(Texto fornecido)
· · ·

Folha de S. Paulo


Acidente geográfico

Uma porção de terra de certa extensão, cercada de água por todos os lados, salvo por um, por meio do qual se une a uma área maior de terreno. Mas pode também chamar de Luang Prabang. Tecnicamente, esse lugar encantado é uma península –cuja descrição emprestei do "Houaiss" para abrir a coluna de hoje. Mas eu precisaria mais do que a definição oficial de um dicionário para descrever essa cidade.

Tecnicamente também, é possível você andar por toda a parte histórica de Luang Prabang, que fica no Laos, em menos de uma hora. Caminhando você cobre tudo rapidinho. Mas quem está interessando em fazer alguma coisa com pressa numa cidade como essa?

A melhor maneira de visitar esse pedaço de terra –que, só para dar uma última informação oficial (prometo), está cercada pelos rio Mekong e Nam Khan– é esquecer que nossa vida é controlada por um vetor chamado tempo.

A única obrigação que tive, nas duas vezes que lá visitei, foi acordar cedo um dia para ver a cerimônia dos monges com seus robes laranja desfilando pelas ruas principais da cidade colhendo doações de comida. Numa linha que é ao mesmo tempo fluida e rígida, eles riscam a manhã de Luang Prabang indiferentes se quem lhes oferece uma porção de arroz –ou um cacho de banana, ou mesmo (tempos modernos) uma barra de cereais– é um devoto local ou um fugaz visitante.

De resto, e sempre inspirado por essa visão matinal, Luang Prabang convida a vagar. São mais de 30 templos budistas para serem descobertos: alguns na beira da calçada, outros escondidos atrás de simples escolas públicas. Vistas dos rios –sobretudo do Mekong– de infinitos ângulos. Retratos de uma vida que insiste em ser simples, mesmo com uma recente explosão no turismo internacional. E não estou nem contando aqui os passeios para fora dessa península –ah, a caverna dos mil Budas"¦

Por isso tudo, discutindo um viagem para lá com uma amiga (sim, vou ter o prazer de ir para lá pela terceira vez!), empaquei diante da decisão de quantos dias deveríamos ficar lá. Na primeira vez que visitei estava num pacote de turismo; foram três dias. Na segunda, estava a trabalho; passei os mesmo três dias, bem corridos. Mas agora, sem nenhum compromisso, e com essa companheira de viagem que não se apressa por nada (no caso, uma qualidade), não soube dizer quanto deveria durar nossa estadia.

· · ·

(Problemas propostos)
A - Segundo o texto sobre Luang Prabang, por quais rios a península é cercada?
B - Dê continuidade ao texto sobre Luang Prabang a partir do ponto em que ele termina.
Os dados provêm de uma fonte diferente da do texto.

· · ·

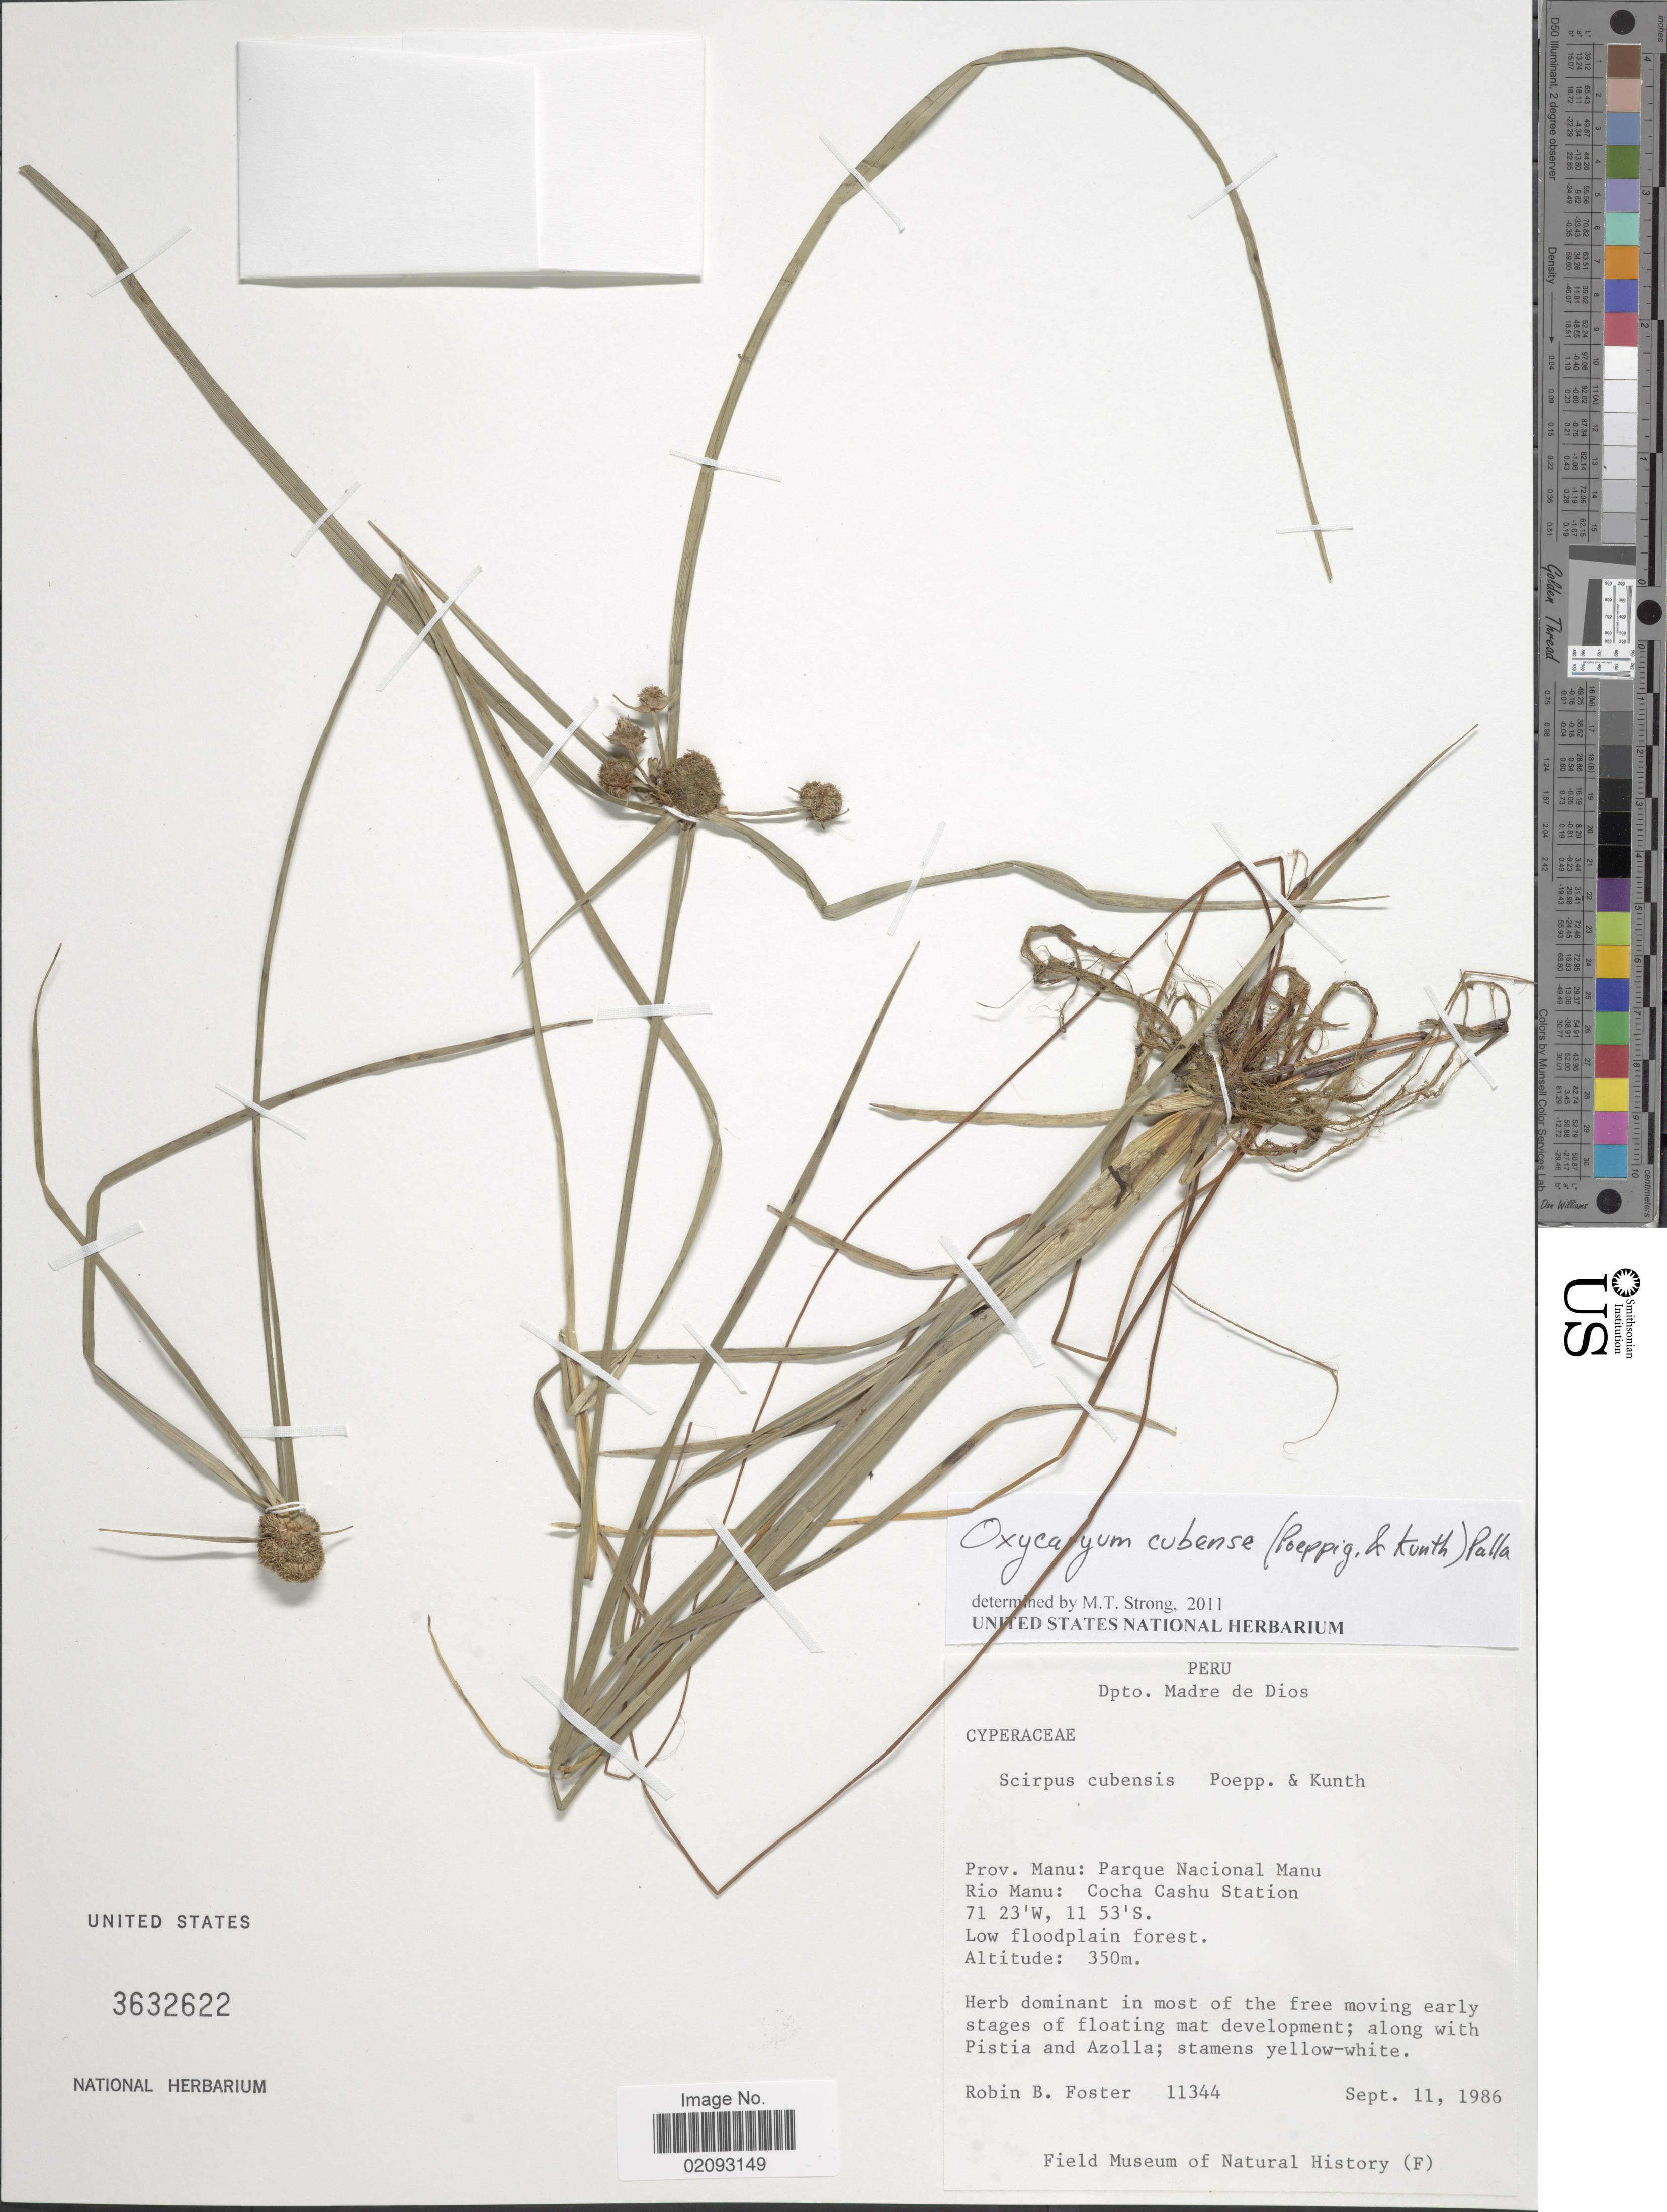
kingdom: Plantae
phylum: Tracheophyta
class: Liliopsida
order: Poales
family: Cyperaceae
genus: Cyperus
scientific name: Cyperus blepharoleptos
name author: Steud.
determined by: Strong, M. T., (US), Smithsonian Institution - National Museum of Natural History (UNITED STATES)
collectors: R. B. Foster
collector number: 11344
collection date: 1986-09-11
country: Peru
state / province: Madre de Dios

· · ·

(Respostas às tarefas)
A - Pelos rios Mekong e Nam Khan.

B -
Resolvemos deixar aberto –uma decisão que não apenas convém a um lugar onde o relógio é irrelevante, como ecoa uma conversa que tive por lá num fim de tarde com um daqueles monges de robe laranja...

O sol já estava caindo nas escadarias do Wat Xieng Thong –o meu templo favorito–, que levam ao Mekong. A luz brilhava sem compromisso nos mosaicos de espelhos coloridos do lado de fora e, como uma aparição, esse monge se aproximou para falar comigo –em espanhol! Tinha me ouvido conversar com a equipe e achou que essa era minha língua. Dei prosa e fui em frente.

Ele estava longe de ser fluente, mas conseguimos conversar o suficiente para eu entender por que ele tinha escolhido o espanhol para aprender –sendo que o inglês talvez o colocasse mais perto dos turistas que inundam a cidade. "Quanto mais bela e estranha a língua, mais tempo eu vou precisar para me apaixonar por ela", me explicou ele.

"E o tempo é tudo que eu tenho", completou o monge abrindo os braços –num gesto humilde e generoso, que imediatamente me transportou para uma dimensão bem maior do que me sugeria aquele minúsculo acidente geográfico...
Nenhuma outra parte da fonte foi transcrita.